Faster OpenStreetMap imports 1/n: introduction
As part of generating GPS trail overlays for timelapse videos, I needed to import part of the OSM dataset in to a PostGIS database. After a couple of days struggling with the import, I figured it might be worth understanding the problem space better to optimize the process to my needs.
The rough plan:
- Understand OSM PBF files
- Understand the import process
- Change the system to be more efficient (draw the rest of the owl)
The series of blogs will document the final solution. If you aren't technical, this isn't going to be very interesting. If you don't care about maps, this isn't going to be very interesting. If you don't care about optimizing things, this isn't going to be very interesting. Can you see the pattern? The pattern is not very interesting.
This is a results driven project. The correctness of the PostGIS database is not important, only correct maps at the end. The entire process is free to be manipulated.
That being said, everything in this space is C/C++/Java, none of which are languages I have a strong familiarity with, so the less manipulation in the existing tools, the better.
This took approximately 16 hours to fail.
We have two goals:
- don't fail
- do it in less than 16 hours
Side note: it was able to import when the system had swap enabled, and it took approximately 3 days*. Server is an i7-5820K with 32GB of RAM, with a bunch of stuff running on it. Disk (including swap) is spinning rust.

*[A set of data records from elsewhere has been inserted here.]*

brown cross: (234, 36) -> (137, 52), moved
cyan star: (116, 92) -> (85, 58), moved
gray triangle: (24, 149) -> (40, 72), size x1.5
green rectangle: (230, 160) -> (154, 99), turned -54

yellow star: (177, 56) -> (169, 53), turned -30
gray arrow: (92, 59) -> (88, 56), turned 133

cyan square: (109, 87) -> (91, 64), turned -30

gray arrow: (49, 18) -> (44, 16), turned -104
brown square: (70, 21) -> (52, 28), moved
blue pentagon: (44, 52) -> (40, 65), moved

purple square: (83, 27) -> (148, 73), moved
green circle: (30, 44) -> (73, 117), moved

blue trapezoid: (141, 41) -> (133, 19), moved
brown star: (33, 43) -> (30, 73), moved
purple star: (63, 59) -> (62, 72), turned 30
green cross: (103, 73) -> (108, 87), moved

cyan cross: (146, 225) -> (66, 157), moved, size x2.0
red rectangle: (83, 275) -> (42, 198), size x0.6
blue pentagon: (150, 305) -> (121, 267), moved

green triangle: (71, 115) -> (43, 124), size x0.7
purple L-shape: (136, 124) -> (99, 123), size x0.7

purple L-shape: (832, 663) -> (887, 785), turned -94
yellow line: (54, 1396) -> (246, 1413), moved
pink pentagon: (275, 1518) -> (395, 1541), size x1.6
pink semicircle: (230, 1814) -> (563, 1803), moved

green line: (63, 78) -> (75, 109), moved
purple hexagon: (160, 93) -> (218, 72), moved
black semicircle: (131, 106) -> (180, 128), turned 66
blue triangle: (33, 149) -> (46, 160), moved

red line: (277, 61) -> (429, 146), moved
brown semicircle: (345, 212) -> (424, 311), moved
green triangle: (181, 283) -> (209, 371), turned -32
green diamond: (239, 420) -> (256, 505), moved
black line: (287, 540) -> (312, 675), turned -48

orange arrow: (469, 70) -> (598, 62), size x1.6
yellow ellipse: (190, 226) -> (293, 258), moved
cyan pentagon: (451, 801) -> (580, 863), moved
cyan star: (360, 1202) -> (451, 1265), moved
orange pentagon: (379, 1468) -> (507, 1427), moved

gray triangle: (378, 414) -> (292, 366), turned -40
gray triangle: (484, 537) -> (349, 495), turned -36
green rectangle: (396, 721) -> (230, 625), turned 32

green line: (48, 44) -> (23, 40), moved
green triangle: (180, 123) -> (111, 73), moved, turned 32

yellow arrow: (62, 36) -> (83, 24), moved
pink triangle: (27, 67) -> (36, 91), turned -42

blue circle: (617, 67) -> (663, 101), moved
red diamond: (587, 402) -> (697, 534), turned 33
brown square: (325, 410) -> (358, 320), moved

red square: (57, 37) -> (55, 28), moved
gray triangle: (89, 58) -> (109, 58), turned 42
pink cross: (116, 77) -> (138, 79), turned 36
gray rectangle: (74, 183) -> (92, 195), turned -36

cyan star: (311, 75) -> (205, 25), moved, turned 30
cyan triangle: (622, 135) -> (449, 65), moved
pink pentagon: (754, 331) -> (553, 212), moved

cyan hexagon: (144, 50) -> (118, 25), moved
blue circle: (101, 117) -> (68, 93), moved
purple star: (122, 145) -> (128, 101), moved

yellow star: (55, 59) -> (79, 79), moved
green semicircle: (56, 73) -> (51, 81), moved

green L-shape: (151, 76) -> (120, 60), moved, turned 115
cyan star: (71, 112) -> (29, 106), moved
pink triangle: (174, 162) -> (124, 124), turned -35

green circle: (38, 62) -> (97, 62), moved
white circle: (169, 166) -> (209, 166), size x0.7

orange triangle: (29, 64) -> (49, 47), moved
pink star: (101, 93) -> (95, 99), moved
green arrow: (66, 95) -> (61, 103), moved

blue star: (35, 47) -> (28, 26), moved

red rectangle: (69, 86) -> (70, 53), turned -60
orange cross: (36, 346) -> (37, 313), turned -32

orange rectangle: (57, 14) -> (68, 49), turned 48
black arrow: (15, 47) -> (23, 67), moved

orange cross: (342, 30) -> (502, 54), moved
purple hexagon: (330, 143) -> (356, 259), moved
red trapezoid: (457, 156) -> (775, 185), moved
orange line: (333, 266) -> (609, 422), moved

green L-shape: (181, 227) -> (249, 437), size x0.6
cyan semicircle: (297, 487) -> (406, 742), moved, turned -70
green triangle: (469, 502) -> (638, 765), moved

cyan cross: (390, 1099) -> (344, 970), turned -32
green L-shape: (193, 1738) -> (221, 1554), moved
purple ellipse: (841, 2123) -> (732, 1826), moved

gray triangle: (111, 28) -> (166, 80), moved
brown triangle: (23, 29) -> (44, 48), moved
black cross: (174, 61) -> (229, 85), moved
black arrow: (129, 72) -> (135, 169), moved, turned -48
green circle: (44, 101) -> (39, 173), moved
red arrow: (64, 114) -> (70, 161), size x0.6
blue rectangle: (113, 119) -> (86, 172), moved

Lowering the cache size helps with crashing, but that makes us swap**, which is exponentially slower, and I aborted it after a week.
* This journey started early September. I had a complete import of the US months ago, it just took 3 days. But that wasn't good enough.
** I use the term swap throughout this blog to refer to disk thrashing in any form, because it's 4 letters ("swap") instead of 14 letters ("disk thrashing")***. Much of the swapping is paging in memory mapped files, which is all a swap file is****
*** It's because of that kind of efficiency that they pay me the big bucks.
**** I know this is wrong, deal with it.